Again, there are many variables at play, from your tenants to the state of repair of your portfolio, to the locations of your houses and flats. As with most things you have to strike a balance, based on your personal preferences and circumstances, between time and effort, on the one hand, and money, on the other.
Alternatives to Estate Agents
Estate agents are far from the only route to selling buy-to-let and investment property and often their approach can be a little limiting. Other avenues to explore could include:
- A Private Sale
It will always be possible to sell single properties from a portfolio or the entire collection to other landlords in your network. There are no end of online forums, local, in-person networking events, seminars, conferences, Facebook groups and Discord servers, where you can meet fellow investors.
If you are not sure where to start, we run a Facebook group of 1,000 investors, that you can join and start networking with other investors.
- A Landlord-to-Landlord Service
Companies exist to serve landlord-to-landlord contact and to assist in facilitating transactions between parties. These companies can be extremely useful, but they can only help people already in their database. If a company such as does not have someone on their books who wants to buy your offer, then what they can offer, from that point on, can be limited.
- A Quick Sale Company/Fast Buying Service
These companies come in many different forms but typically they have the cash in reserve to buy a house or a number of houses, outright. You should be prepared to take a hit on what you will make from a sale of a portfolio to a company like this but what you lose in cash, you will make up for with the speed of the sale. Also, the hit might not be as large as you'd expect.
You must tread carefully with this route and make sure that the buyers you are talking to are members of the National Association of Property Buyers.
- Property Auctions
Property Auctions are great places to sell individual buy-to-lets and yes, it is entirely possible to sell a property portfolio at auction as well. But you will, of course, need to understand your reserve price and there will need to be buyers in attendance who fit the profile that you have of an expected buyer.
- A Hybrid Approach
There are companies that approach the matter of buying portfolios of buy-to-lets by combining the above. They will have the cash in reserve to buy a portfolio outright (for a certain discount) but will also auction the properties on your behalf to specialist investors for market value.
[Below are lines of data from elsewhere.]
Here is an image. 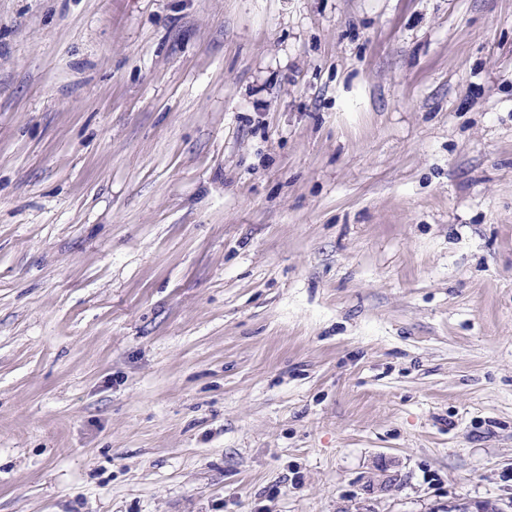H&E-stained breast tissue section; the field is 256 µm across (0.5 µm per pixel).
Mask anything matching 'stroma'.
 <instances>
[{"mask_svg": "<svg viewBox=\"0 0 512 512\" xmlns=\"http://www.w3.org/2000/svg\"><path fill=\"white\" fill-rule=\"evenodd\" d=\"M511 496L512 0H0V512Z\"/></svg>", "mask_w": 512, "mask_h": 512, "instance_id": "1", "label": "stroma"}]
</instances>
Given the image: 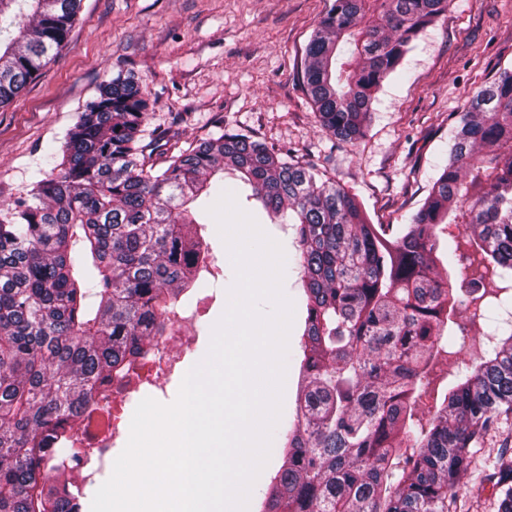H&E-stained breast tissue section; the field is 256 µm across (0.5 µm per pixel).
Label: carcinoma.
I'll return each instance as SVG.
<instances>
[{"label":"carcinoma","mask_w":512,"mask_h":512,"mask_svg":"<svg viewBox=\"0 0 512 512\" xmlns=\"http://www.w3.org/2000/svg\"><path fill=\"white\" fill-rule=\"evenodd\" d=\"M80 0H0V107L53 61ZM449 0H332L306 47L320 126L353 142L373 104ZM150 102L103 82L28 193L0 205V512H81L47 470L87 449L70 435L167 335L197 288L210 199L252 189L292 224L305 275L299 382L262 512H455L467 479L512 512V70L473 96L448 160L406 224H373L355 195L265 140L221 132L186 147L147 130ZM464 227L454 233L448 226ZM490 347L460 361L427 420L418 401L464 330Z\"/></svg>","instance_id":"obj_1"}]
</instances>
The reason they can do this is that they are specialised and well-connected in the investment industry.
We are partnered with one such company. So, if you are interested in selling a portfolio or a number of buy-to-lets you can fill in the form on this page or you can find out more, by clicking here.
Selling a Property Portfolio - Conclusions
- You need to take stock of the situation.
Your tenants, monthly cashflow and the speed in which you would like or need to liquidate your capital will all dictate how you decide to move forward. Furthermore, you will need a clear idea about what you think your portfolio is worth, taking into consideration locations and the state of repair that your properties are in and you need to realistic, in yourself, about how much effort you, personally, are willing to put into the deal.
- The number of houses you have, matters.
Selling two or three properties, through the normal estate-agent route doesn't necessarily present too much of a challenge. However, selling seven or eight might prove to be a different matter. While you might receive more the properties themselves, your fees will be high, the timescales long and the hassle, potentially not worth it. A quick sale company, a private sale, an auction to sell the portfolio in one or some kind of hybrid approach could see your portfolio sold quickly and for market value.